Understatement Penalties Through the Cases
Understatement Penalties Through the Cases
Author: Annalie Pinch
ISSN: 2219-1585
Affiliations: Senior Consultant, Bowman Gilfillan
Source: Business Tax & Company Law Quarterly, Volume 15 Issue 1, 2024, p. 9 – 19
Abstract
The understatement penalty (‘USP’) provisions were introduced in the Tax Administration Act in 2011 (‘the TAA’) with effect from 1 October 2012. These
provisions stipulate, amongst other things, when the South African Revenue Service (‘SARS’) may impose understatement penalties, when no penalties may be imposed, how the penalty must be calculated and when penalties imposed must be remitted. In particular, the USP rules require there to be an ‘understatement’, as defined in section 221 of the TAA. However, where an understatement arises from a ‘bona fide inadvertent error’, no penalty may be imposed. This term is not defined and has accordingly been the subject of many disputes between taxpayers and SARS, resulting in the term being considered by the tax court, the Supreme Court of Appeal (‘SCA’) and currently the Constitution Court, as discussed in this article. While SARS adopts a narrow view of what constitutes a bona fide inadvertent error, the SCA held in CSARS v The Thistle Trust (Thistle) that SARS was not entitled to levy an understatement penalty because the taxpayer made an error, but did so in good faith and acted unintentionally. In Commissioner for the South African Revenue Service v Coronation Investment Management SA (Pty) Ltd (Coronation), the SCA held that the understatement arose from a bona fide inadvertent error because it resulted from the taxpayer relying on a tax opinion from a tax practitioner.
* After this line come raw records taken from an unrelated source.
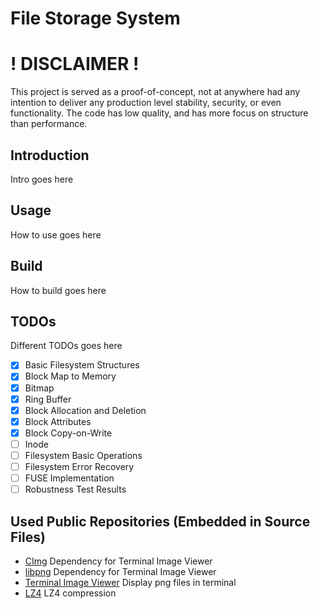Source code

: # File Storage System

# ! DISCLAIMER !

This project is served as a proof-of-concept, not at anywhere had any intention
to deliver any production level stability, security, or even functionality.
The code has low quality, and has more focus on structure than performance.

## Introduction

Intro goes here

## Usage

How to use goes here

## Build

How to build goes here

## TODOs

Different TODOs goes here

 - [x] Basic Filesystem Structures
 - [x] Block Map to Memory
 - [x] Bitmap
 - [x] Ring Buffer
 - [x] Block Allocation and Deletion
 - [x] Block Attributes
 - [x] Block Copy-on-Write
 - [ ] Inode
 - [ ] Filesystem Basic Operations
 - [ ] Filesystem Error Recovery
 - [ ] FUSE Implementation
 - [ ] Robustness Test Results

## Used Public Repositories (Embedded in Source Files)
 * [CImg](https://github.com/GreycLab/CImg) Dependency for Terminal Image Viewer
 * [libpng](https://github.com/pnggroup/libpng) Dependency for Terminal Image Viewer
 * [Terminal Image Viewer](https://github.com/stefanhaustein/TerminalImageViewer.git) Display png files in terminal
 * [LZ4](https://github.com/lz4/lz4) LZ4 compression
The TAA also stipulates that the burden of proof is on SARS in respect of the facts on which SARS bases the imposition of an understatement penalty. The onus of proof has similarly been the subject of case law, resulting in a clearer understanding of the requirements that SARS has to meet in imposing understatement penalties. In terms of Purlish Holdings (Pty) Ltd v The Commissioner for the South African Revenue Service (Purlish Holdings) and Enviroserv Waste Management (Pty) Ltd v The Commissioner for the South African Revenue Service (Enviroserv), SARS must show not only that the taxpayer committed the conduct envisaged in the definition of ‘understatement’ (e g, an incorrect statement in a return), but also that such conduct resulted in prejudice suffered by SARS or the fiscus. Furthermore, it was held in Purlish Holdings that ‘prejudice’ is not limited to financial prejudice.